* _Excerpted passage_
Publication information
- Publisher: Marvel Knights (Marvel Comics)
- Schedule: Monthly
- Format: mini-series
- Publication date: November 2004 - April 2005
- No. of issues: Six
- Main character: Doctor Strange Wong Strange Ancient One Clea Baron Mordo Dormammu

Creative team
- Written by: J. Michael Straczynski Samm Barnes
- Artist: Brandon Peterson
- Colorist: Justin Ponsor

= Strange (comic book) =

Comic book series by J. Michael Straczynski

Strange is a six-part American comic book limited series published by Marvel Comics under their Marvel Knights imprint.
Written by J. Michael Straczynski and Samm Barnes, with artwork by Brandon Peterson, Strange is a re-imagining of Doctor Strange's origin.

==Synopsis==

While in Tibet, medical student Stephen Strange meets a sickly, apparently mute young man named Wong. He later meets an old man while going to a monastery called "the Garden of Fountains", who asks him why he wants to become a doctor. Later, he hears the young man named Wong start talking after Stephen gives him a watch, hoping he will return later in life. Three years later, at his graduation party, one of Stephen's college professors who believes he would be more than a "medical profession's version of a pimp" is killed in an automobile incident. Three years after that, Stephen is working in plastic surgery in New York but is injured in a skiing accident.

* _Records supplied_
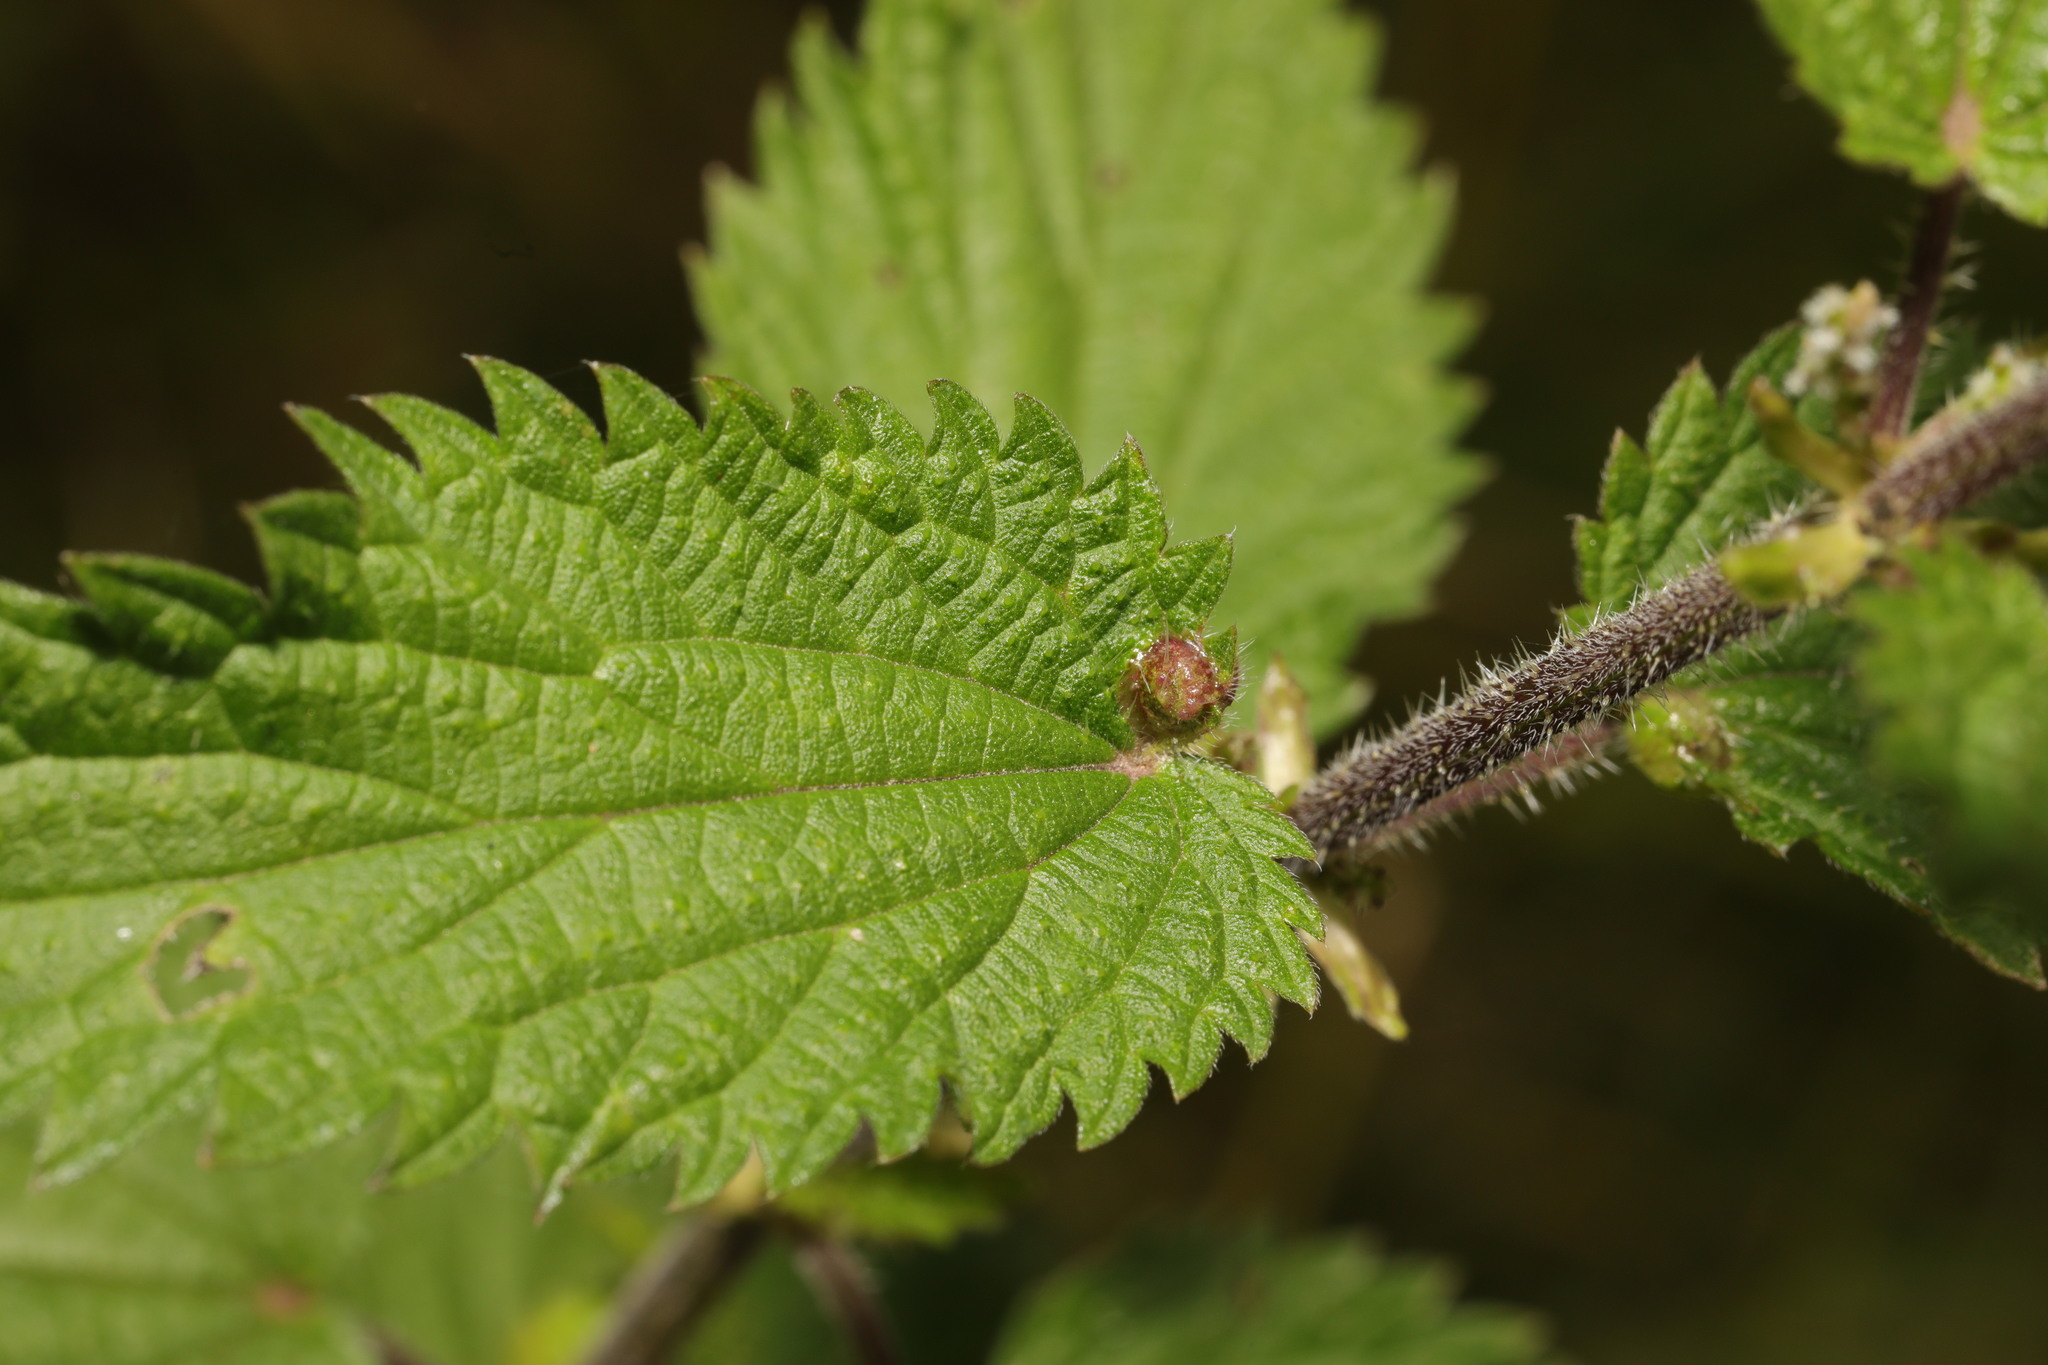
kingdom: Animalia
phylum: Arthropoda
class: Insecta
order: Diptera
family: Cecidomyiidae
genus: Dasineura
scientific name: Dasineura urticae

* * *

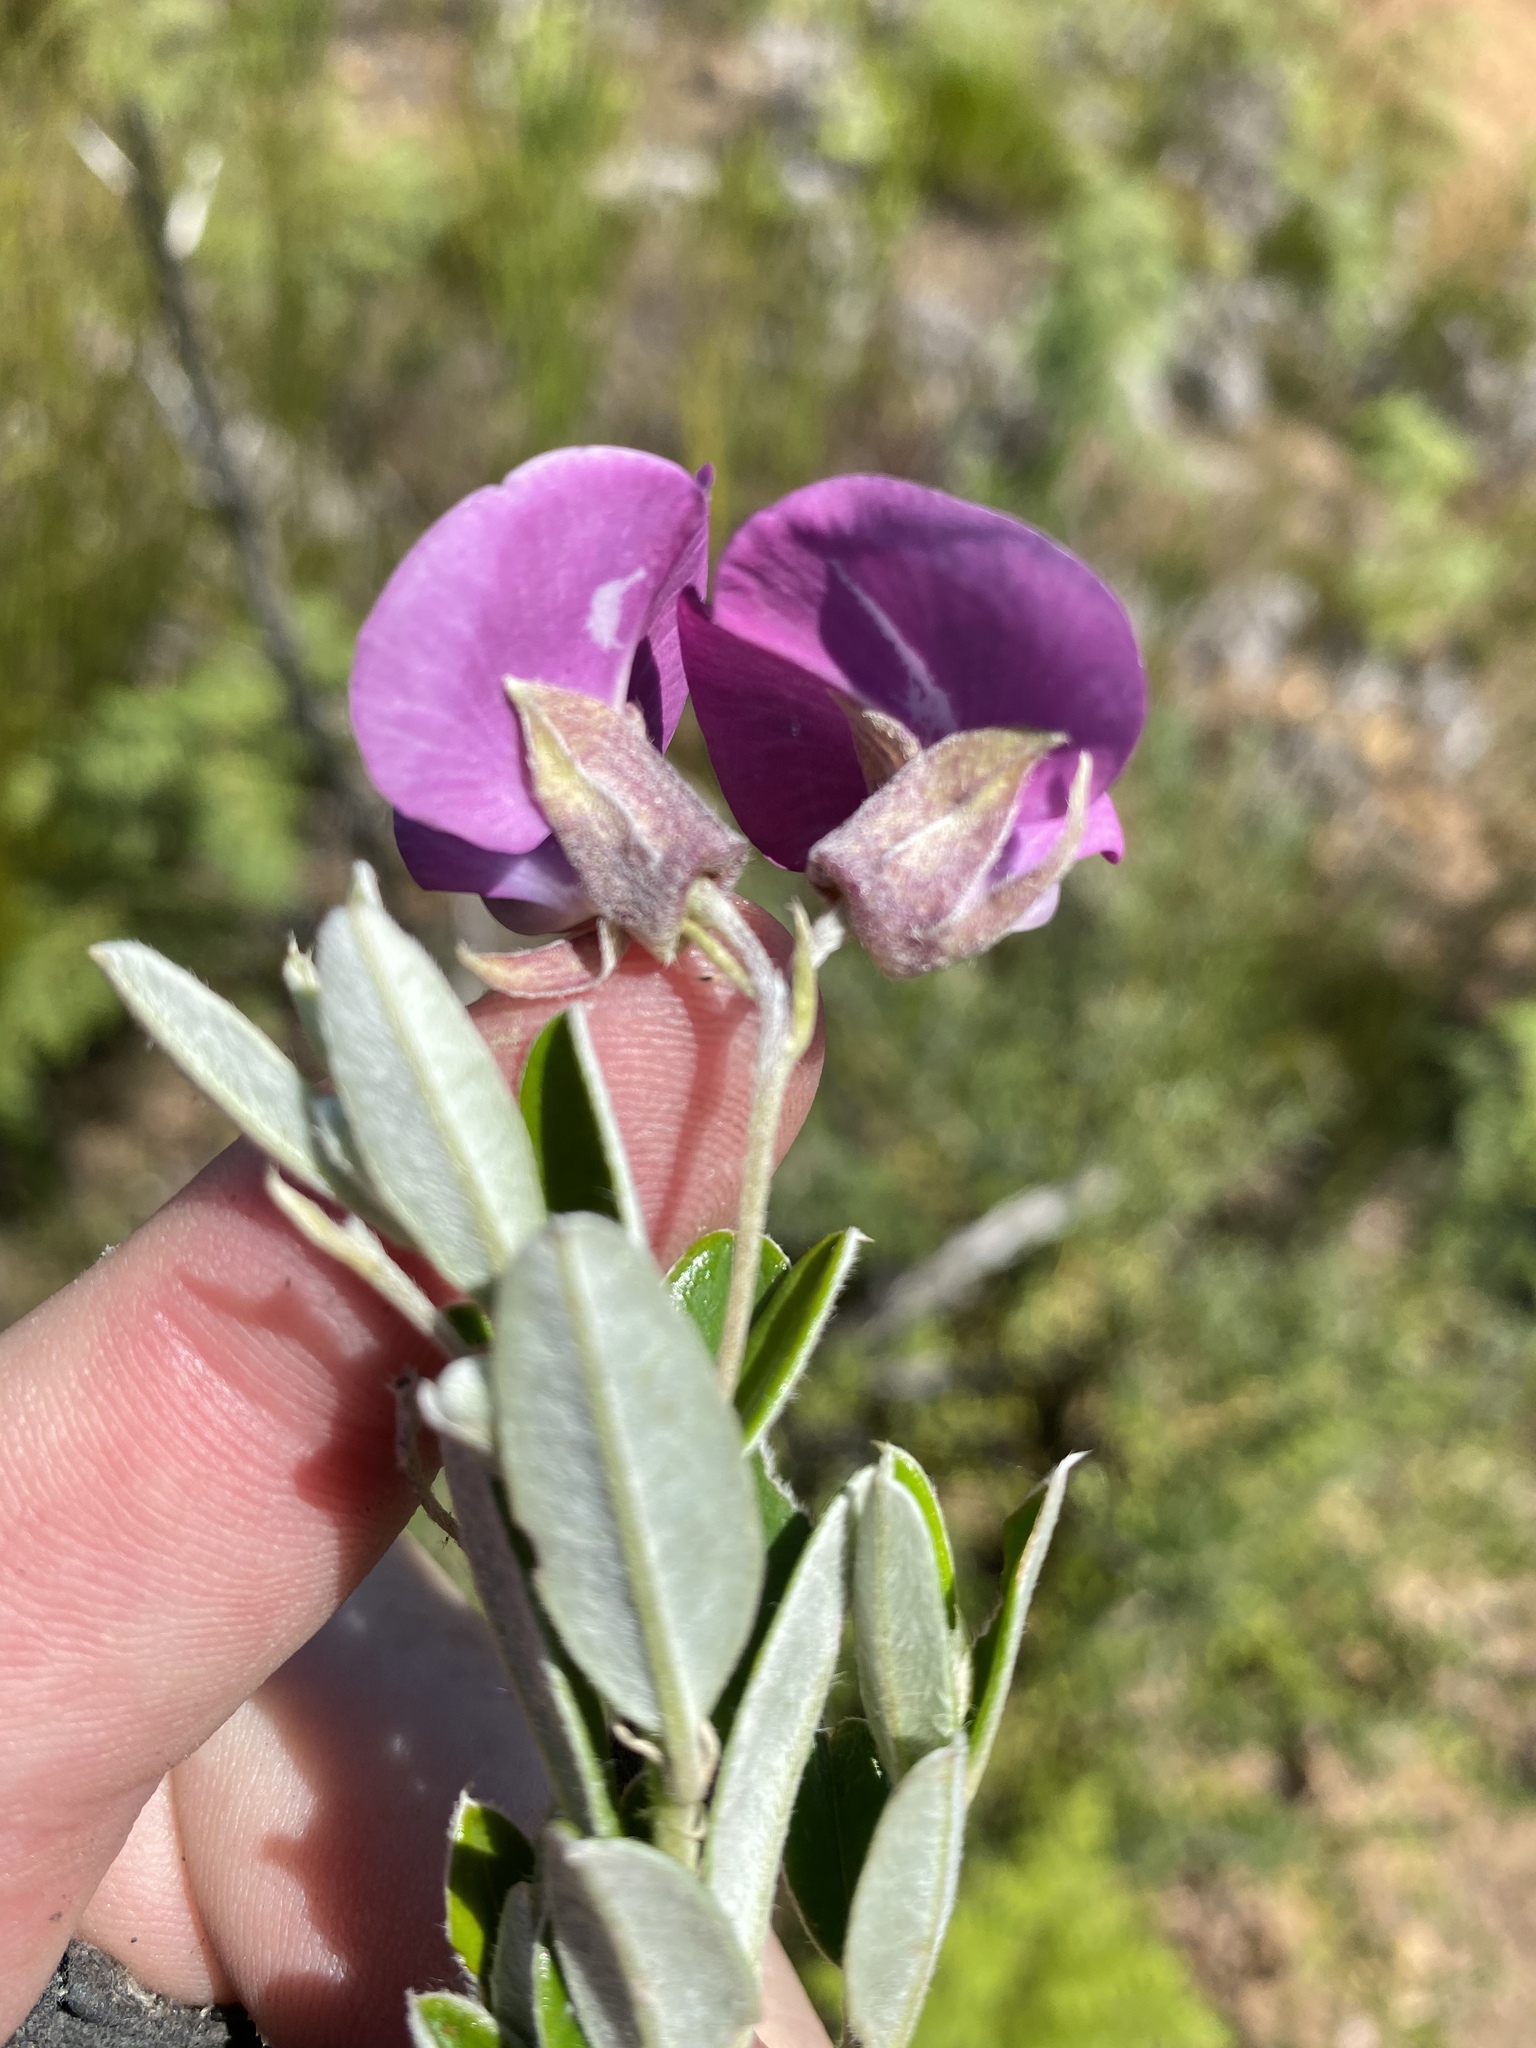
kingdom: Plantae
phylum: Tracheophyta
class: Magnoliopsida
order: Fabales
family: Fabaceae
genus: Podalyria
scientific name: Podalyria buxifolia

* * *

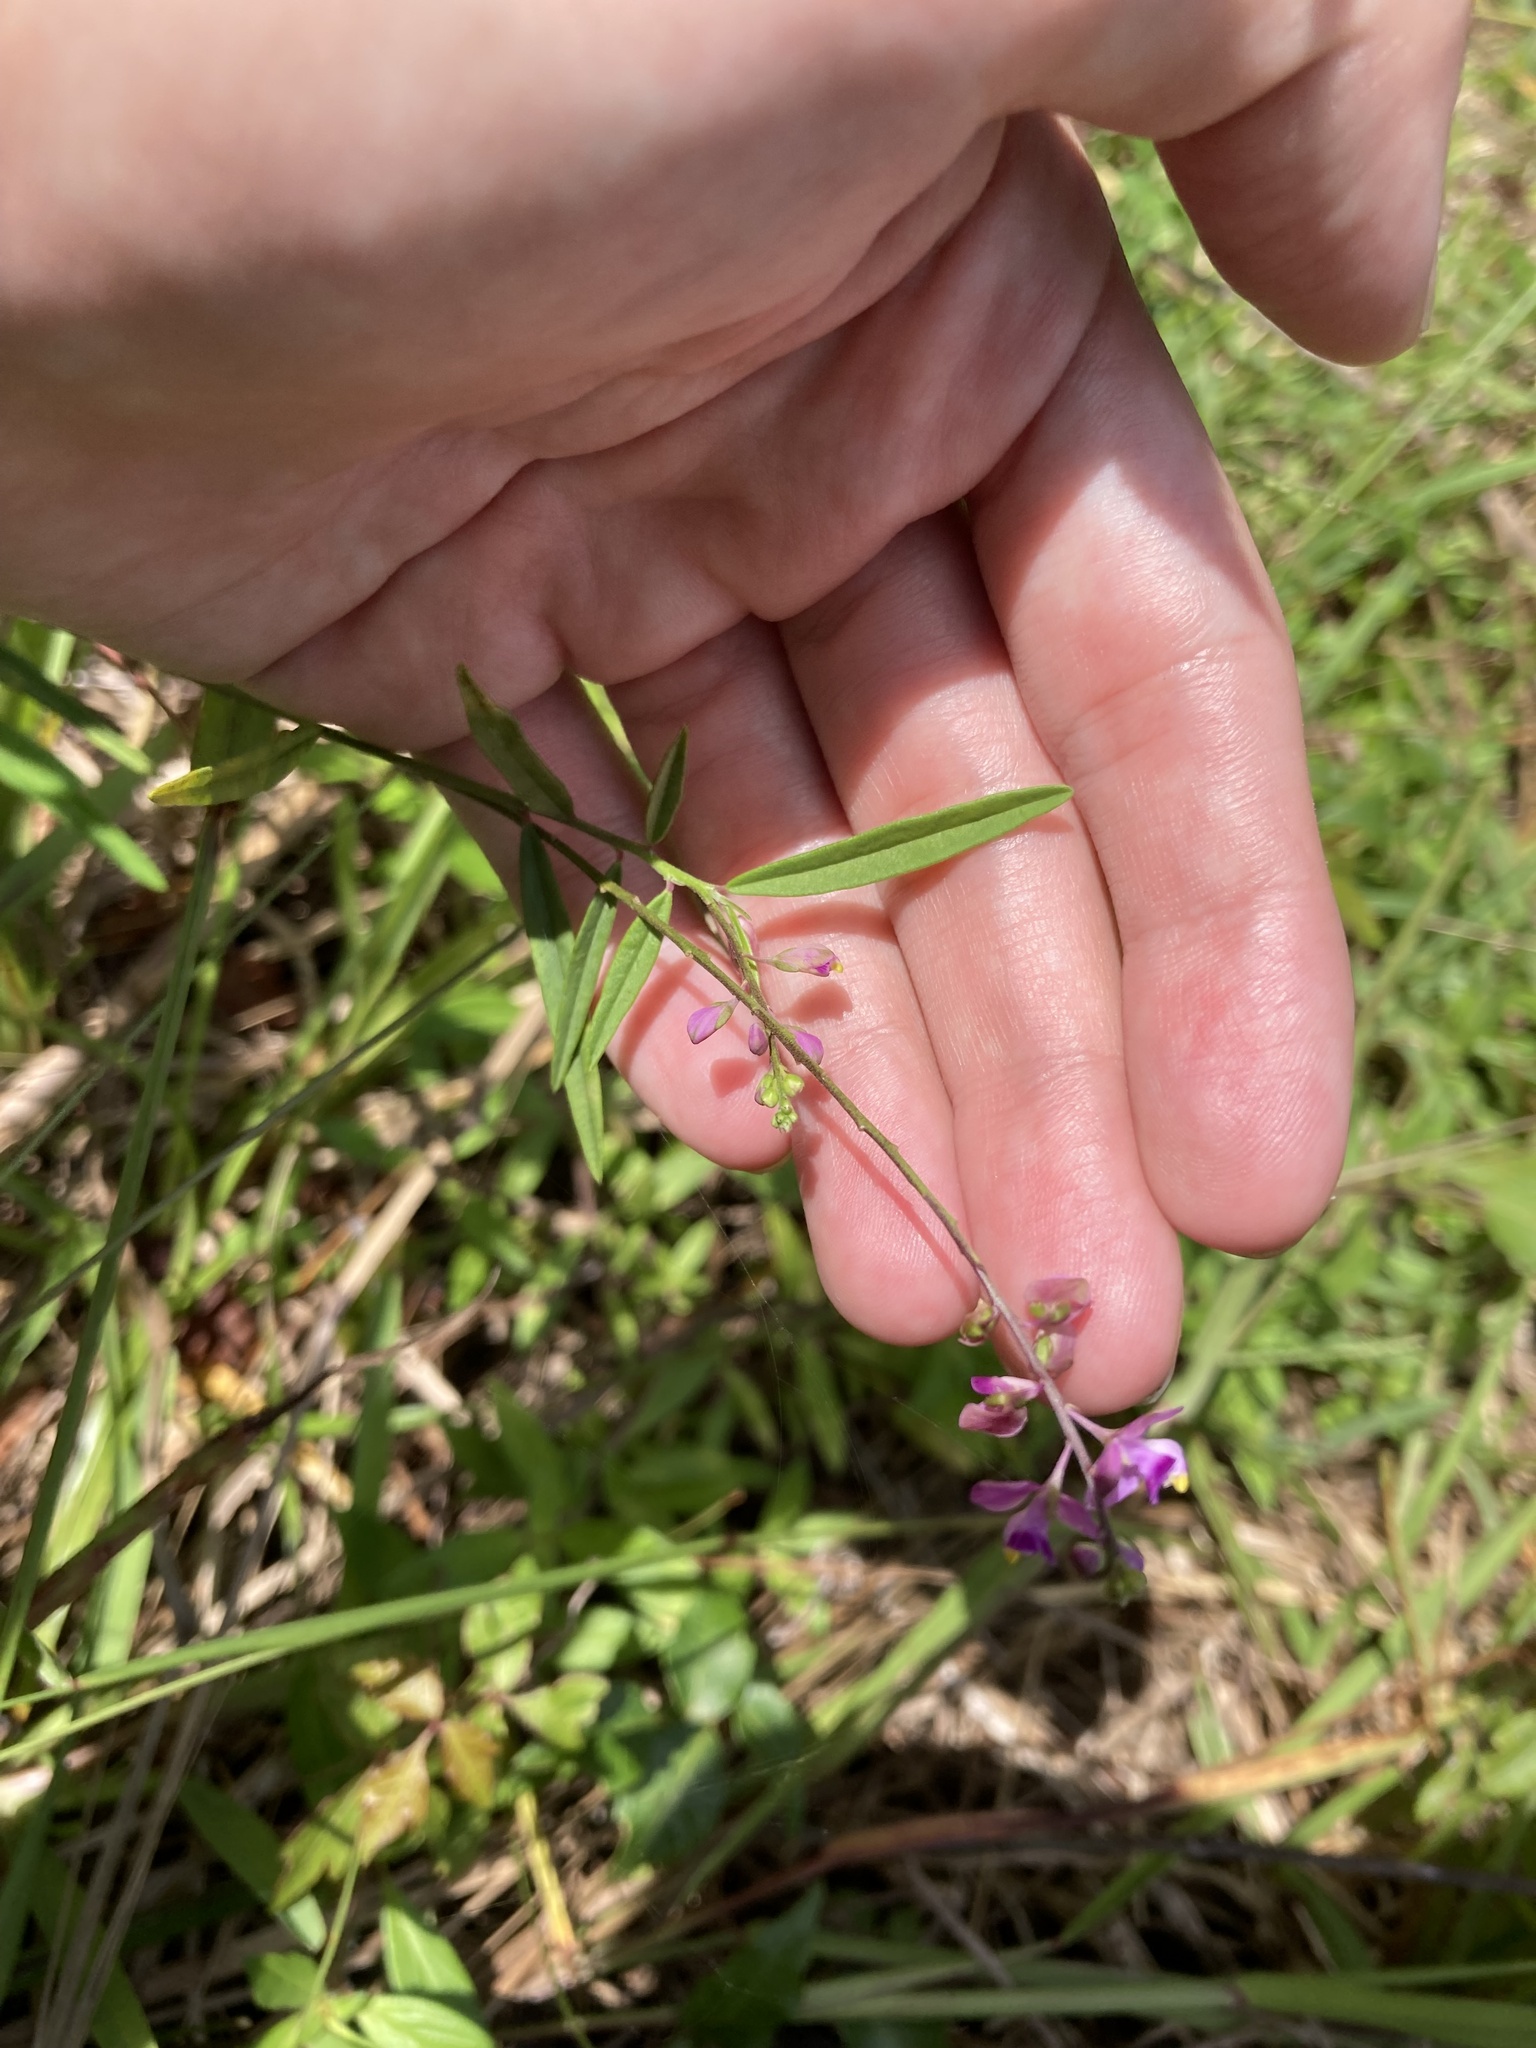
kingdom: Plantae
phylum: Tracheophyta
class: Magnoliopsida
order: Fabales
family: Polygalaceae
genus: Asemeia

* _Exercise description_
Copy the passage of the Strange comic book article that starts at "Strange is a six-part" and ends at "Doctor Strange's origin.", changing "six-part" to "six-issue".

* _Exercise answer_
Strange is a six-issue American comic book limited series published by Marvel Comics under their Marvel Knights imprint.
Written by J. Michael Straczynski and Samm Barnes, with artwork by Brandon Peterson, Strange is a re-imagining of Doctor Strange's origin.